The election had a salient impact on the transport sector, as motorcycle riders and commercial vehicle operators were off the road, and there was visibly no vehicular movement across the state. This is because there had been a resolve that election will hold on February 16.
All the highways that used to be a beehive of activities of transport operators were very empty as most Yellow bus drivers parked the buses with the thought that election would hold and people will stay home. The market women, traders, and vocational workers have wasted o whole day under a circumstance only INEC can decide.
In the education sector, the students in primary and secondary schools were asked to go home on compulsory mid-term break, to resume on Monday for the regular academic class. The question in the minds of Nigerians remains if these students will also have to go on a mid-term break on Wednesday to the new date of the presidential elections.
Some of the voters who are businessmen decided to travel outside their states of residence to the state of origin to cast their votes. They have closed their jobs and businesses to exercise their franchise in their preferred area of interest. When will they return to their businesses?
Also worthy of note is the cost incurred on the deployment of security personnel in all these voting areas and some other strategic units. Will they be transferred or will remain in their respective place of primary assignment and continue to feed on the allowance as approved by the federal government?

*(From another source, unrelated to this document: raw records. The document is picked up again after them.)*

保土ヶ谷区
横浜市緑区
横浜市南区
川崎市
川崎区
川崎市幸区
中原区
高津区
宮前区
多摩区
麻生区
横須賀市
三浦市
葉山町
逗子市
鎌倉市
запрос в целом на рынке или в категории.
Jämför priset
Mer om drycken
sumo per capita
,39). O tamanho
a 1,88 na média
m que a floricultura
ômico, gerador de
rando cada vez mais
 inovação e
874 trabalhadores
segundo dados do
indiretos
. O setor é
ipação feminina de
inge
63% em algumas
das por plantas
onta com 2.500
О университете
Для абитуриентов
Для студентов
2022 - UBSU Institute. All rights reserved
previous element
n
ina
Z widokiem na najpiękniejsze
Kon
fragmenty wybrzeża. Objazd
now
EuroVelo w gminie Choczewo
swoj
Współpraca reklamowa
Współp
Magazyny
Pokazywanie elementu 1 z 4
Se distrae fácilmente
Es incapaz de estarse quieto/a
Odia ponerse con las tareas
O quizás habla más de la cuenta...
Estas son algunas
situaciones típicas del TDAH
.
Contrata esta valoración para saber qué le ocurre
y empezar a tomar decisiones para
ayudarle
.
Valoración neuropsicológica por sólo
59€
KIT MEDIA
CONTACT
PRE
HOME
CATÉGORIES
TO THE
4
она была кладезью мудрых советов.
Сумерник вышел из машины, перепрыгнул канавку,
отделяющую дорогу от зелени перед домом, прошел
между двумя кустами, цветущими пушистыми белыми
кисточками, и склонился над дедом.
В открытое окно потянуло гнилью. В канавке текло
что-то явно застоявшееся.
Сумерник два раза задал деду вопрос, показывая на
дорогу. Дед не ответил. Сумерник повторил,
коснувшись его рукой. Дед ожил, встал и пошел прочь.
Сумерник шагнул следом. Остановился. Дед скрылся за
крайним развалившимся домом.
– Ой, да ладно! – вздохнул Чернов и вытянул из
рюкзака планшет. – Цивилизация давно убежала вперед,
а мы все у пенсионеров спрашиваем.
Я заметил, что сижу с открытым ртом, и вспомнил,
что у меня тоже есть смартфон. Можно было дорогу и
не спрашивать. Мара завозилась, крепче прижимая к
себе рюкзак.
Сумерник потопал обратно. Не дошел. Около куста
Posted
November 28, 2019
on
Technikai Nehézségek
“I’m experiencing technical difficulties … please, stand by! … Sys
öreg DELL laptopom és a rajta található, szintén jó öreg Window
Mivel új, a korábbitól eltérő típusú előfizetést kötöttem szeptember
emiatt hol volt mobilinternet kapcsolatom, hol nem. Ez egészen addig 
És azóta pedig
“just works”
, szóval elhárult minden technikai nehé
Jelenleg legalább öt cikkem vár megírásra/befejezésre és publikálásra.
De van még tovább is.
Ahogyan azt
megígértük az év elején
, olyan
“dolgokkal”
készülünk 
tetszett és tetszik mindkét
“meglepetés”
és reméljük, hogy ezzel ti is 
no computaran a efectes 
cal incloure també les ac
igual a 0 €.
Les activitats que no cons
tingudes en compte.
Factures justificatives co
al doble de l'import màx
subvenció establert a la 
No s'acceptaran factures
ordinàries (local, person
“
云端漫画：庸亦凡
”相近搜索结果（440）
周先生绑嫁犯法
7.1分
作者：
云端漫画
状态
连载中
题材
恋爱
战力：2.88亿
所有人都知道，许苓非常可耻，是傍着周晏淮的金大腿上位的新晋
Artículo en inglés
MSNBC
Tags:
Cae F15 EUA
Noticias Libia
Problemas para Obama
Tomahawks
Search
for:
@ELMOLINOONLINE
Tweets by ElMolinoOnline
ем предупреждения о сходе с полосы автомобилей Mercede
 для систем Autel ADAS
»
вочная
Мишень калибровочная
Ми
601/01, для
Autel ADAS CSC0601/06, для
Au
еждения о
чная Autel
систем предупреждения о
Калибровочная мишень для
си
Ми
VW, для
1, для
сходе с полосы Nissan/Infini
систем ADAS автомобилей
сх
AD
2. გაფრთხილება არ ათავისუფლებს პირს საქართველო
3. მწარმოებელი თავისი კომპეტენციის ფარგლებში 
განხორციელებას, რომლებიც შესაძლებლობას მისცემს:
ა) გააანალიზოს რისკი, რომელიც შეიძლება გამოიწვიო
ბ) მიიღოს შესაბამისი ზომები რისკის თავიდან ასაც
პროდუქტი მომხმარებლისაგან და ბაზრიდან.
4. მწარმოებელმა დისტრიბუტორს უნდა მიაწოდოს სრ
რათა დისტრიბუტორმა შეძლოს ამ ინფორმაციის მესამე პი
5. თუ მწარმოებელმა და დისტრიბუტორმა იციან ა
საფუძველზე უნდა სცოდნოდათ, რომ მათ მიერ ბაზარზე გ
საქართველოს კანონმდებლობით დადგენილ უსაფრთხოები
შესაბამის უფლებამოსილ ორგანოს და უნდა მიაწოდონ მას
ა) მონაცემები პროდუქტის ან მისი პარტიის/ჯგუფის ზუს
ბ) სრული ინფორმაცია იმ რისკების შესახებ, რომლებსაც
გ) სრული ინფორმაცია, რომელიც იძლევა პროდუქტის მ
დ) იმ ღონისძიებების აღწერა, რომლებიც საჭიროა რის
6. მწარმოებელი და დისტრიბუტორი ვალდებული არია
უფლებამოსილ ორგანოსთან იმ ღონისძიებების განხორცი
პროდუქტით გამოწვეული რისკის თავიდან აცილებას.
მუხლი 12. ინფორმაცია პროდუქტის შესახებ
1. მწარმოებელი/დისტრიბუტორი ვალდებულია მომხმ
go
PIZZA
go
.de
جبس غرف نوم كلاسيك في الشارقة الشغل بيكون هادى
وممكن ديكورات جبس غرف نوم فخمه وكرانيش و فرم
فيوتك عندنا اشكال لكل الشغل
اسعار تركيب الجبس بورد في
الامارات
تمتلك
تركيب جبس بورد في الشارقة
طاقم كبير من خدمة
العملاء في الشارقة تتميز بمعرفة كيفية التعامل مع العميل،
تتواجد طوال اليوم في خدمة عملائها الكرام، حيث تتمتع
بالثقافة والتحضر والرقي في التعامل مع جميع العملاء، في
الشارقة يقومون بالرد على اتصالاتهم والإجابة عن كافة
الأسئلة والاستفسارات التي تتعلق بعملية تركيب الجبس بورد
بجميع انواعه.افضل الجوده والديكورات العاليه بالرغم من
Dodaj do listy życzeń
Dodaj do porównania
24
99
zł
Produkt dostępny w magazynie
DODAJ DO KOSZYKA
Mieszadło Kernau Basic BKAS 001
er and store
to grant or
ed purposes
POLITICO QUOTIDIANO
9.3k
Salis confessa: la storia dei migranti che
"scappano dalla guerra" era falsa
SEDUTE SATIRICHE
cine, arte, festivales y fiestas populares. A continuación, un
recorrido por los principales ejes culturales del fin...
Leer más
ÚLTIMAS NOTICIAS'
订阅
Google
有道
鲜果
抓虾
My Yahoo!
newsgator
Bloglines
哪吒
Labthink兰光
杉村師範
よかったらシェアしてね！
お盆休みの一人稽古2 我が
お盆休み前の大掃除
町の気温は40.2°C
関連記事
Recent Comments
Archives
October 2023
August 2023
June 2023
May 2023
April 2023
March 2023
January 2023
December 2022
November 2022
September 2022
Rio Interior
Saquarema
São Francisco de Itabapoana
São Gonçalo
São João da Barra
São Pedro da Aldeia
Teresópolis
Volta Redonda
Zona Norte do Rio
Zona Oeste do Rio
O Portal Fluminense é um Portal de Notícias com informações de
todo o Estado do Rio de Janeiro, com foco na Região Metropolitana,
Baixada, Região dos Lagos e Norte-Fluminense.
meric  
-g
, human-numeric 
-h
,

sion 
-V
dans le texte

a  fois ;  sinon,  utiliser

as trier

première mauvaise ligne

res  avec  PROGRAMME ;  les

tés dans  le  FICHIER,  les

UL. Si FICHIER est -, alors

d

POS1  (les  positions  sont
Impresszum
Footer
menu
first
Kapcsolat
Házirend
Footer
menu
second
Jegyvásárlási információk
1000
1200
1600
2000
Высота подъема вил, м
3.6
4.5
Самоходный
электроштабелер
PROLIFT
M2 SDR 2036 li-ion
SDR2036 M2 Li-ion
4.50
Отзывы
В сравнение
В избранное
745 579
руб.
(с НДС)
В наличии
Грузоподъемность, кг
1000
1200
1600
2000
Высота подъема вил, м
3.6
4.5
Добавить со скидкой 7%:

When INEC begins to count all the loss and consider the ripple effect of it’s action and spontaneous decision to reschedule the date of the elections, it is believed that the commission will guard against such eventuality by fashioning out workable modality and machinery that will cover any unforeseen slack from any quarters, to avoid needless waste from the coffers of government. It is, however, commendable that Nigerians, despite the apprehension across the nation, were able to refrain from all civil disorder and remained peaceful, patriotic and united to conserve Nigeria’s democratic development.